> **INSTRUCTIONS**
1. From the Datadog incident guide, return the part from "When determining the" up to and including "configured via CLI)".
2. Summarize the Datadog incident guide in three sentences.
3. Continue the Datadog incident guide from where it stops.

> **EXCERPT TO READ**
========

1. In Datadog, navigate to **Organization Settings** → **Users**
2. Click on the user you want to assign as commander
3. The UUID is visible in the URL: `app.datadoghq.com/organization-settings/users/<uuid>`

**Incident Type UUID (`datadog_incident_type_uuid`)**

1. In Datadog, navigate to **Incidents** → **Settings** → **Incident Types**
2. Click on the incident type you want to use
3. The UUID is visible in the URL or in the incident type details panel

**Full example**

```yaml
# models/schema.yml

models:
  - name: payments
    config:
      meta:
        alerts_config:
          datadog_severity: "SEV-2"
          datadog_notification_handle: "@team-payments"
          datadog_commander_uuid: "f47ac10b-58cc-4372-a567-0e02b2c3d479"
          datadog_incident_type_uuid: "f0524b6b-9328-403a-a533-f701a175dff5"

    tests:
      - elementary.volume_anomaly
      - elementary.freshness_anomaly:
          config:
            meta:
              alerts_config:
                datadog_severity: "SEV-1"   # escalate freshness issues specifically
```

**Severity precedence order**

When determining the severity of a Datadog incident, Elementary applies the following precedence (highest to lowest):

1. **Test-level** `datadog_severity` in `config.meta.alerts_config`
2. **Model-level** `datadog_severity` in `config.meta.alerts_config`
3. **Tag-based severity rules** (if configured via CLI)

========

> **RECORDS PROVIDED**
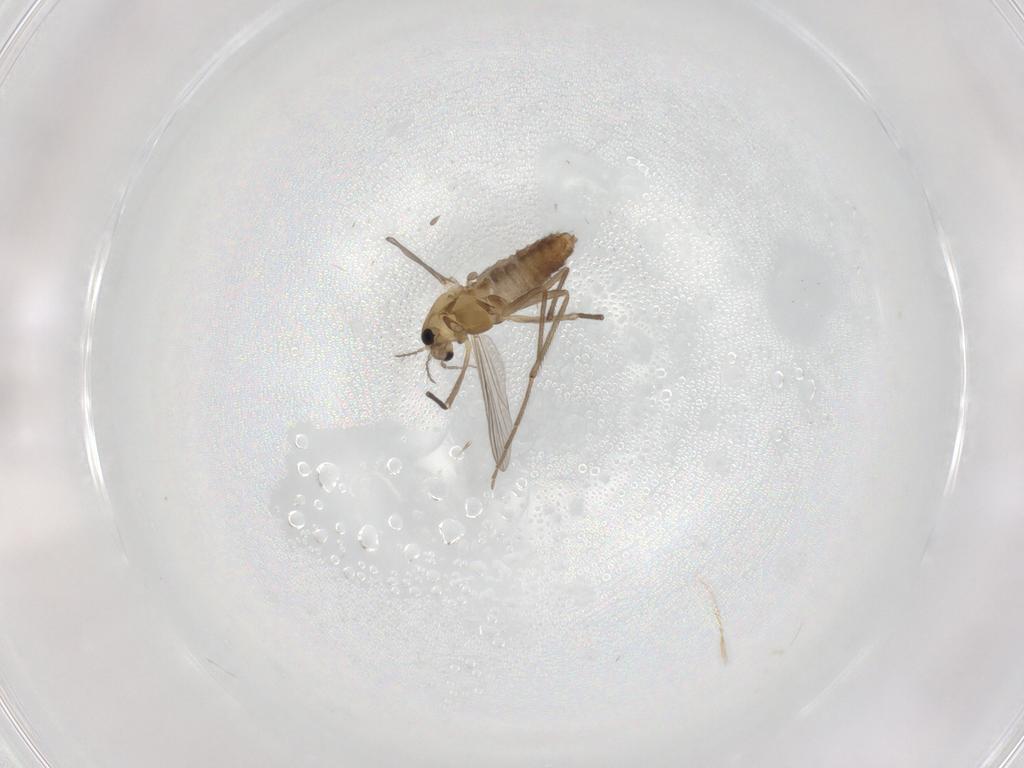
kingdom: Animalia
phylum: Arthropoda
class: Insecta
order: Diptera
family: Chironomidae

========

> **ANSWERS IN ORDER**
1.
When determining the severity of a Datadog incident, Elementary applies the following precedence (highest to lowest):

1. **Test-level** `datadog_severity` in `config.meta.alerts_config`
2. **Model-level** `datadog_severity` in `config.meta.alerts_config`
3. **Tag-based severity rules** (if configured via CLI)

2. A commander's UUID appears in the user's URL under Organization Settings → Users in Datadog, and an incident type's UUID appears in the URL or details panel under Incidents → Settings → Incident Types. A YAML example for a payments model sets a severity, a notification handle, a commander UUID and an incident type UUID in alerts_config, and sets SEV-1 for one freshness test. Elementary chooses an incident's severity first from the test-level datadog_severity, then from the model-level one, then from tag-based severity rules configured via CLI.

3.
4. **Status-based mapping** (`error` → SEV-1, `fail` → SEV-2, `warn` → SEV-3)
5. **CLI default** `--datadog-default-severity` (fallback, default: `SEV-3`)

***

#### Deduplication

Elementary automatically deduplicates Datadog incidents. Before creating a new incident, it checks whether an active incident already exists for the same alert. If one is found, no duplicate is created.

This means:

* Re-running `edr monitor` without resolving the underlying issue will **not** create duplicate incidents.
* Once an incident is resolved in Datadog, the next failing run will create a fresh incident.